Task objective
What number of lines in the material contain the word "worn"? Give that number alone.

Records for the task

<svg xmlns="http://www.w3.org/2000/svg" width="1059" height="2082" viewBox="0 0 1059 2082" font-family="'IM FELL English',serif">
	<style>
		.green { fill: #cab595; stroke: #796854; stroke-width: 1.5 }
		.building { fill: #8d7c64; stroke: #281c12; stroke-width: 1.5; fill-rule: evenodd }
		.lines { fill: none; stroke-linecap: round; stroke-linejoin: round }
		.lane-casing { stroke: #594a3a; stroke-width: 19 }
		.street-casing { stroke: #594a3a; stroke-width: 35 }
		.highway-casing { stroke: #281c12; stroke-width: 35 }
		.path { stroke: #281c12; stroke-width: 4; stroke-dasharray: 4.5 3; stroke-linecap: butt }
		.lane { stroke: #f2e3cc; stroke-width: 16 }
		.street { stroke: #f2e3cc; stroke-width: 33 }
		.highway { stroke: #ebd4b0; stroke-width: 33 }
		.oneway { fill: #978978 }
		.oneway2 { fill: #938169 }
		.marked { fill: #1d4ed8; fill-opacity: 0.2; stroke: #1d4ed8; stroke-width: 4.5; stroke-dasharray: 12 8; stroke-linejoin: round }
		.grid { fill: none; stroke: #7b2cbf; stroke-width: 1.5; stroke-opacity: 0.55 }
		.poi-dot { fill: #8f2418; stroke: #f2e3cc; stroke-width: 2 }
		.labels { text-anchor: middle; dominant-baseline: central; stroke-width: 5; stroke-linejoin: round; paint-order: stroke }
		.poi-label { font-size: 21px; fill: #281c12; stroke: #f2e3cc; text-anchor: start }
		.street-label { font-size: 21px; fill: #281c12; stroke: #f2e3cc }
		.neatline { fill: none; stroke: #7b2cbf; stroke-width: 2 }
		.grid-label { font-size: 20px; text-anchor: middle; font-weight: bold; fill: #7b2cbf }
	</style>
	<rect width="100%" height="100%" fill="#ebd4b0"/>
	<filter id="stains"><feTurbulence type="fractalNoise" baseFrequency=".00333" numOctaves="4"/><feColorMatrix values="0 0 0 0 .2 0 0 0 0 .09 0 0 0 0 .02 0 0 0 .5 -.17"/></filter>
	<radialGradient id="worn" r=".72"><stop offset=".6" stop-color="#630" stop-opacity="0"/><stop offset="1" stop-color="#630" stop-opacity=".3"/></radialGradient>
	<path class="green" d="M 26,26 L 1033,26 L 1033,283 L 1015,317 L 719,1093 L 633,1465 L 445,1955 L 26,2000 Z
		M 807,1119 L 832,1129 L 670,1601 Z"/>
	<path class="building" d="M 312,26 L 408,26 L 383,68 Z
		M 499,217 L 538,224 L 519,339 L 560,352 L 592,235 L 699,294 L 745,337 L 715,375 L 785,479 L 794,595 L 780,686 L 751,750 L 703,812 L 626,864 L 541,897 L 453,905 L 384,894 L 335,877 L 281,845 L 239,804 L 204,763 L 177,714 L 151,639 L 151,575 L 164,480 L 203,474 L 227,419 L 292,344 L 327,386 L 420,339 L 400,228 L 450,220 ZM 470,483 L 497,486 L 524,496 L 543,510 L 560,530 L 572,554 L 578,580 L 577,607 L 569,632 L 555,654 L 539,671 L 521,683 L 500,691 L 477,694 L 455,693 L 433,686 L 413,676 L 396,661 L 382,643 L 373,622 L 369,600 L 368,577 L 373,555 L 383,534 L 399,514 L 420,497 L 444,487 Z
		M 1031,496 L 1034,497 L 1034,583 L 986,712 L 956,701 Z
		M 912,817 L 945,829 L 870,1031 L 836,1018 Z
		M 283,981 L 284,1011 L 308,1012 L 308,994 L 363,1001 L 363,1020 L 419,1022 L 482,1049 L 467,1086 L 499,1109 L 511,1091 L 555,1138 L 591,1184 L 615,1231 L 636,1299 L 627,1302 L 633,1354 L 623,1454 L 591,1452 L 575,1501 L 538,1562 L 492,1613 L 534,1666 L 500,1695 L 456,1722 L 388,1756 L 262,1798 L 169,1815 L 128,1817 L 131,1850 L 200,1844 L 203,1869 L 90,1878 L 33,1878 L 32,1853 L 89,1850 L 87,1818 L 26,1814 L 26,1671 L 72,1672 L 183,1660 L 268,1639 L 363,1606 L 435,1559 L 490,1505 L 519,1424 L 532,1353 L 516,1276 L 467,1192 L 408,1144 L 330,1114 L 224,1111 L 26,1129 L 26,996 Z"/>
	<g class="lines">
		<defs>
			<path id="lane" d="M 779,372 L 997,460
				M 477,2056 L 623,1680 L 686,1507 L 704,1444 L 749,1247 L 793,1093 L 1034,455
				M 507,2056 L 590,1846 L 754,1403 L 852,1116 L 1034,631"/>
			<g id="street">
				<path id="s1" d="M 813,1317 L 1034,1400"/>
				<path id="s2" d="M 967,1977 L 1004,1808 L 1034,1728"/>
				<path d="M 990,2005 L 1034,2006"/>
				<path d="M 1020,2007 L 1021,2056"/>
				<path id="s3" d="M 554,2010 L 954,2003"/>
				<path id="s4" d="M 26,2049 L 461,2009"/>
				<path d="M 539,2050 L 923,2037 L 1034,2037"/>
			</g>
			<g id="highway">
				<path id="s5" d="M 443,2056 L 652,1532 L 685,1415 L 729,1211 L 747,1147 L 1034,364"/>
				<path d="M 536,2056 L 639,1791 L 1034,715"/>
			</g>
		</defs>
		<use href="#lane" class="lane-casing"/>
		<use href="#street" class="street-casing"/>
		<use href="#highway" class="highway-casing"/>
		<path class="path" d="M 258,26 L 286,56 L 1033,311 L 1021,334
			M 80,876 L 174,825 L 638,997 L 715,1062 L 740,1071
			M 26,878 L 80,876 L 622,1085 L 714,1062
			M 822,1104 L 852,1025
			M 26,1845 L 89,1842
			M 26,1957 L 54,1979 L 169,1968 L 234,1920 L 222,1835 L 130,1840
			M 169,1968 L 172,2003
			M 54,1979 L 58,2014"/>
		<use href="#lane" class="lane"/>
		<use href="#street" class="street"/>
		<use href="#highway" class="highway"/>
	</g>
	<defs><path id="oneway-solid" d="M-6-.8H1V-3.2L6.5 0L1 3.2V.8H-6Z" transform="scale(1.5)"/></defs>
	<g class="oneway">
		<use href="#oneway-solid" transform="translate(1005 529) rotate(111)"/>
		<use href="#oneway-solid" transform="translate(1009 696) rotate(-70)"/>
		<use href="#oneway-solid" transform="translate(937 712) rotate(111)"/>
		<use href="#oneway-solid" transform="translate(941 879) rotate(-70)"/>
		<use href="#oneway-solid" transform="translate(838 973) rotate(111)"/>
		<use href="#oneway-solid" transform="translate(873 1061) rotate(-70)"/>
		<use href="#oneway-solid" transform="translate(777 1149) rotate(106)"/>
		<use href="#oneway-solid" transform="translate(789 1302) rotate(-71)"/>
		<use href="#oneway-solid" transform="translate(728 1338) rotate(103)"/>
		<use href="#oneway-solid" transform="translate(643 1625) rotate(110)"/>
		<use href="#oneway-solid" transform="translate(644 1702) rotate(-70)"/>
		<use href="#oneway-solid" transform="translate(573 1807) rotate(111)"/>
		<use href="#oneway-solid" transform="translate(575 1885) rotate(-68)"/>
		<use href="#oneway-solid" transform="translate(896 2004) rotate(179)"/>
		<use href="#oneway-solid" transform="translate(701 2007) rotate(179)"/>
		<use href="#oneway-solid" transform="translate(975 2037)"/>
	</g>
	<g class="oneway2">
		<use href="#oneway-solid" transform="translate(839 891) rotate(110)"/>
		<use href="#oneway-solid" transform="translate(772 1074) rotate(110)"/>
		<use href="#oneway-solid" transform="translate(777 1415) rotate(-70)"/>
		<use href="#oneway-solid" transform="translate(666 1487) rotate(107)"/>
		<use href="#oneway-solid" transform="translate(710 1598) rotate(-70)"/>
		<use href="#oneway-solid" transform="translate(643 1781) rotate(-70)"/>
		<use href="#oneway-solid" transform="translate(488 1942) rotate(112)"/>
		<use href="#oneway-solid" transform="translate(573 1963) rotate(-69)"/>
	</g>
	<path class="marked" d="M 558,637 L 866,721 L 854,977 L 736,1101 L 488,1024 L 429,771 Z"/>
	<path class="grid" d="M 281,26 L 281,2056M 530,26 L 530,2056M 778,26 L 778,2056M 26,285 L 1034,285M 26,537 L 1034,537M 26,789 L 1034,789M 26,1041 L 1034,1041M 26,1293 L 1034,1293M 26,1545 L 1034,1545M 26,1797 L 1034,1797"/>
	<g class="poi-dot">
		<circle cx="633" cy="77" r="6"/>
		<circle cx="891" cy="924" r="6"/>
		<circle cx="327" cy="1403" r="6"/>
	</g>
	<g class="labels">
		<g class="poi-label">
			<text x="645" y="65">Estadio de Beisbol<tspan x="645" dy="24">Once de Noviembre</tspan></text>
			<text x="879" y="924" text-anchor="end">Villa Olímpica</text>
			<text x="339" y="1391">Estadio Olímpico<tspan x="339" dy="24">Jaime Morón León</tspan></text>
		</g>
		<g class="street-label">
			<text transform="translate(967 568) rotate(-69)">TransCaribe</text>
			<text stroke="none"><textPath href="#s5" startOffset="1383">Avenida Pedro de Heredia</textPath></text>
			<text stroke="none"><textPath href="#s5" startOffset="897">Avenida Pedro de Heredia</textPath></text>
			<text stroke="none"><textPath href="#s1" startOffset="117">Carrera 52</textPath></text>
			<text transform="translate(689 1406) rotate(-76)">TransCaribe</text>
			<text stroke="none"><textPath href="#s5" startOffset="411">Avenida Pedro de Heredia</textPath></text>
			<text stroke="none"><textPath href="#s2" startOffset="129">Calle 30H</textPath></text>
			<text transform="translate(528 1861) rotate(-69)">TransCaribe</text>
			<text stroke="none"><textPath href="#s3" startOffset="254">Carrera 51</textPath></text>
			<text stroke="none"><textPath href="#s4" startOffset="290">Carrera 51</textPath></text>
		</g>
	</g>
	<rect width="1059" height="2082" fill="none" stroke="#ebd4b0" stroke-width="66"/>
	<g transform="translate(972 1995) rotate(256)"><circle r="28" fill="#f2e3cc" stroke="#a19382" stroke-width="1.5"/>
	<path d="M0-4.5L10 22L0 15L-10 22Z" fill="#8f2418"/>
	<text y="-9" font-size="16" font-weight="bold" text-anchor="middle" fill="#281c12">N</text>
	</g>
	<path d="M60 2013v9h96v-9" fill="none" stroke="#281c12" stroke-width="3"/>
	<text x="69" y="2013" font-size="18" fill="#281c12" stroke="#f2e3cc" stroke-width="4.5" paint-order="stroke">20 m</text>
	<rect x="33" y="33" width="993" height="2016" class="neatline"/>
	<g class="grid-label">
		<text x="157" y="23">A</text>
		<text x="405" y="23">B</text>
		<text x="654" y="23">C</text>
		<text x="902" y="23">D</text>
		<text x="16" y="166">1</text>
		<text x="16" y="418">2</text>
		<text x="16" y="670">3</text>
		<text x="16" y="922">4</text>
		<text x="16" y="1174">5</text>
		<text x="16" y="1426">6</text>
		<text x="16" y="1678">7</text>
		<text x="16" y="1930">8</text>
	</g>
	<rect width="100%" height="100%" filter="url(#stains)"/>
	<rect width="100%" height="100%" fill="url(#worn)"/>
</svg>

Task answer
2